It's providing a usable, enjoyable, natural experience for people using your product. Few people thought consciously about UX until a few decades ago, but nowadays it's realized to be increasingly important, especially for web sites. It's generally synonymous with "usable" or "user-friendly", but it's more gestalty than that. Your web site might be easy to use but still provide a poor user experience by being boring, or slow. Or it might have a lot of bugs, but be friendly and provide good feedback, so the experience isn't bad.
User experience isn't just icing on the cake, but a critical part of our daily life. You can certainly imagine the importance of a usable interface for, say, an airplane cockpit, or those machines that go bing in the hospital.

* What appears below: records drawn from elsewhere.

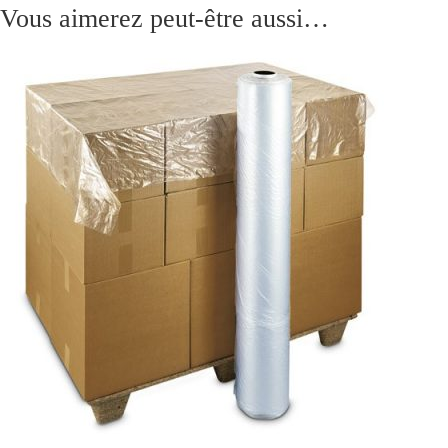
Vous aimerez peut-être aussi…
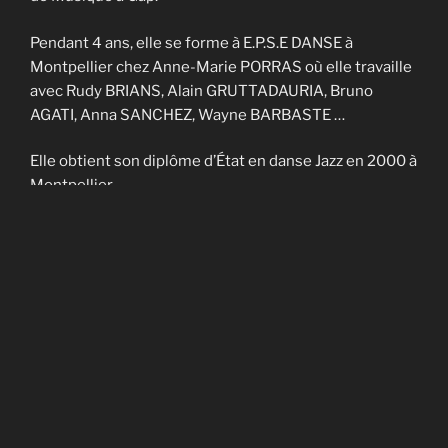
Pendant 4 ans, elle se forme à E.P.S.E DANSE à
Montpellier chez Anne-Marie PORRAS où elle travaille
avec Rudy BRIANS, Alain GRUTTADAURIA, Bruno
AGATI, Anna SANCHEZ, Wayne BARBASTE …
Elle obtient son diplôme d’État en danse Jazz en 2000 à
Montpellier.
Elle enseigne sur Nîmes et Montpellier pendant 4 ans
et fait partie de la Cie contemporaine de Noël
CADAGIANI.
Elle enseigne sur Gap à AVANT-SCENES pendant 5 ans
puis en Savoie à TROUBADOURDANSE pendant plus
de 10 ans.
En 2014, elle obtient son DU en art-thérapie.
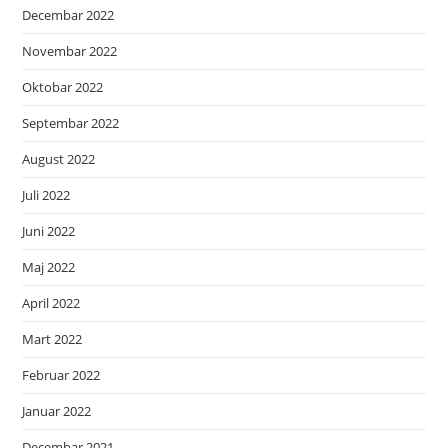
Decembar 2022
Novembar 2022
Oktobar 2022
Septembar 2022
August 2022
Juli 2022
Juni 2022
Maj 2022
April 2022
Mart 2022
Februar 2022
Januar 2022
Decembar 2021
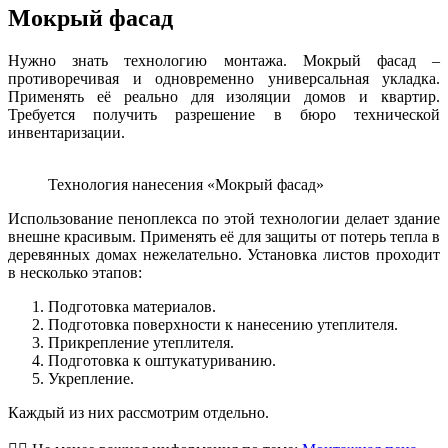
Мокрый фасад
Нужно знать технологию монтажа. Мокрый фасад –
противоречивая и одновременно универсальная укладка.
Применять её реально для изоляции домов и квартир.
Требуется получить разрешение в бюро технической
инвентаризации.
Технология нанесения «Мокрый фасад»
Использование пеноплекса по этой технологии делает здание
внешне красивым. Применять её для защиты от потерь тепла в
деревянных домах нежелательно. Установка листов проходит
в несколько этапов:
Подготовка материалов.
Подготовка поверхности к нанесению утеплителя.
Прикрепление утеплителя.
Подготовка к оштукатуриванию.
Укрепление.
Каждый из них рассмотрим отдельно.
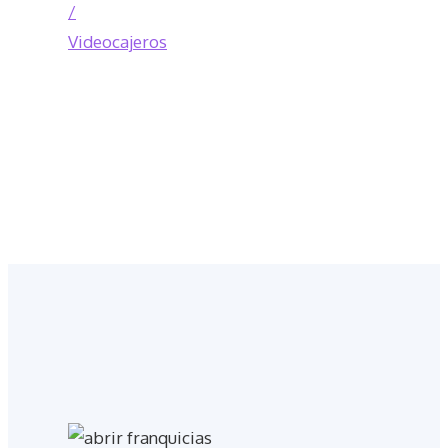
/
Videocajeros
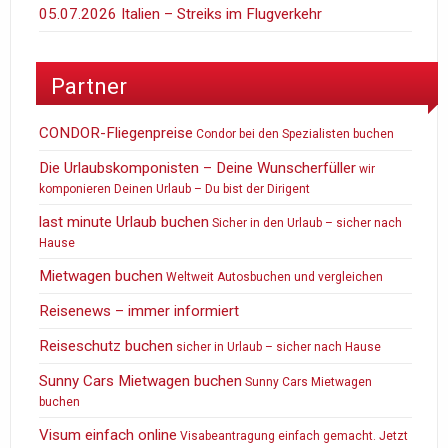
05.07.2026 Italien – Streiks im Flugverkehr
Partner
CONDOR-Fliegenpreise
Condor bei den Spezialisten buchen
Die Urlaubskomponisten – Deine Wunscherfüller
wir
komponieren Deinen Urlaub – Du bist der Dirigent
last minute Urlaub buchen
Sicher in den Urlaub – sicher nach
Hause
Mietwagen buchen
Weltweit Autosbuchen und vergleichen
Reisenews – immer informiert
Reiseschutz buchen
sicher in Urlaub – sicher nach Hause
Sunny Cars Mietwagen buchen
Sunny Cars Mietwagen
buchen
Visum einfach online
Visabeantragung einfach gemacht. Jetzt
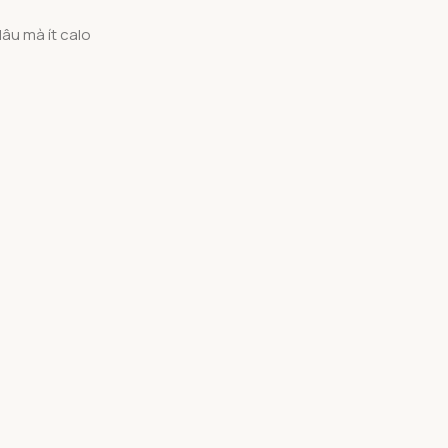
âu mà ít calo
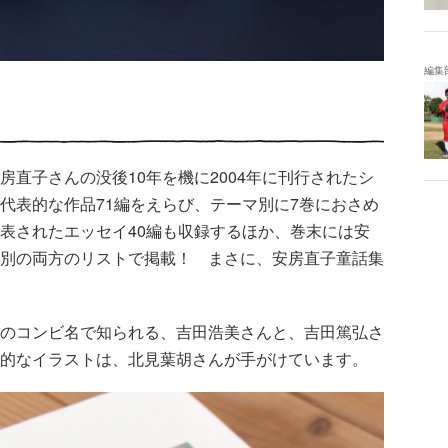
編集
直子さんの没後10年を機に2004年に刊行されたシ
代表的な作品71編をえらび、テーマ別に7巻におさめ
表されたエッセイ40編も収録するほか、巻末には安
別の両方のリストで掲載！ まさに、安房直子童話集
のコンビ名で知られる、吉田浩美さんと、吉田篤弘さ
的なイラストは、北見葉胡さんが手がけています。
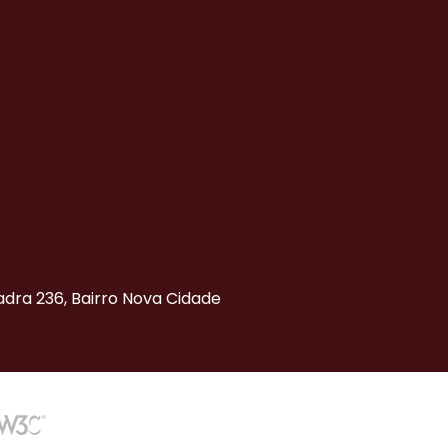
uadra 236, Bairro Nova Cidade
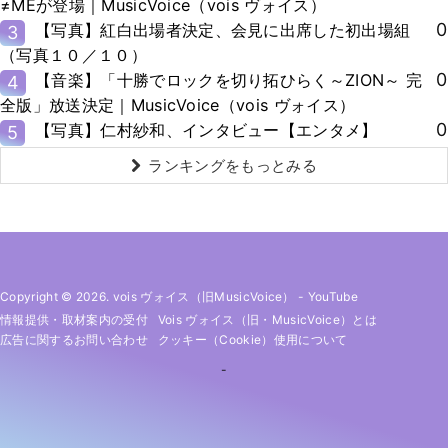
≠MEが登場｜MusicVoice（vois ヴォイス）
0
【写真】紅白出場者決定、会見に出席した初出場組
3
（写真１０／１０）
0
【音楽】「十勝でロックを切り拓ひらく～ZION～ 完
4
全版」放送決定｜MusicVoice（vois ヴォイス）
0
【写真】仁村紗和、インタビュー【エンタメ】
5
ランキングをもっとみる
Copyright © 2026. vois ヴォイス（旧MusicVoice）
-
YouTube
情報提供・取材案内の受付
Vois ヴォイス（旧・MusicVoice）とは
広告に関するお問い合わせ
クッキー（cookie）使用について
-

And did you know that poor control room design was the cause of the Three Mile Island incident, too? Beyond that, good UX design is the difference between making our day enjoyable and making it frustrating. And don't we all want a lot fewer frustrated people in the world?

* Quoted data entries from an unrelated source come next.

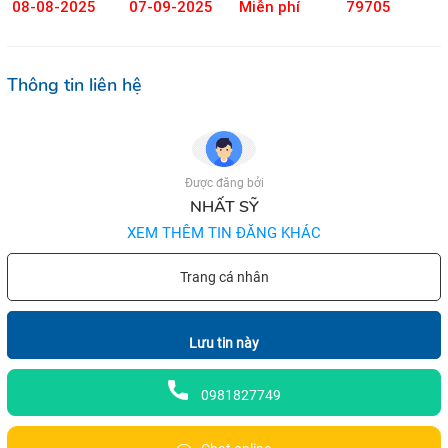
08-08-2025
07-09-2025
Miễn phí
79705
Thông tin liên hệ
Được đăng bởi
NHẤT SỸ
XEM THÊM TIN ĐĂNG KHÁC
Trang cá nhân
Lưu tin này
0981827749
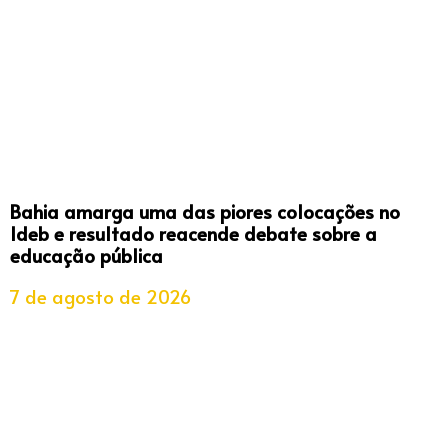
Bahia amarga uma das piores colocações no
Ideb e resultado reacende debate sobre a
educação pública
7 de agosto de 2026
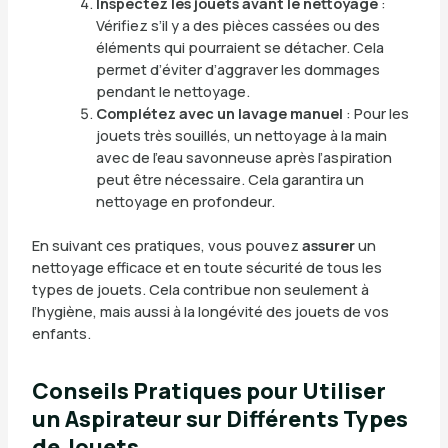
Inspectez les jouets avant le nettoyage
:
Vérifiez s’il y a des pièces cassées ou des
éléments qui pourraient se détacher. Cela
permet d’éviter d’aggraver les dommages
pendant le nettoyage.
Complétez avec un lavage manuel
: Pour les
jouets très souillés, un nettoyage à la main
avec de l’eau savonneuse après l’aspiration
peut être nécessaire. Cela garantira un
nettoyage en profondeur.
En suivant ces pratiques, vous pouvez
assurer
un
nettoyage efficace et en toute sécurité de tous les
types de jouets. Cela contribue non seulement à
l’hygiène, mais aussi à la longévité des jouets de vos
enfants.
Conseils Pratiques pour Utiliser
un Aspirateur sur Différents Types
de Jouets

My job is to try to improve the UX of web sites. It's what I enjoy doing. So I can't help noticing other UX blunders in daily life - not just web sites, but offline experiences, too. I started keeping track of them here. We all encounter these, but hopefully my experience in the biz helps me pinpoint them, describe them accurately (and humorously), and suggest viable alternatives. I'll also post any responses I receive from these companies.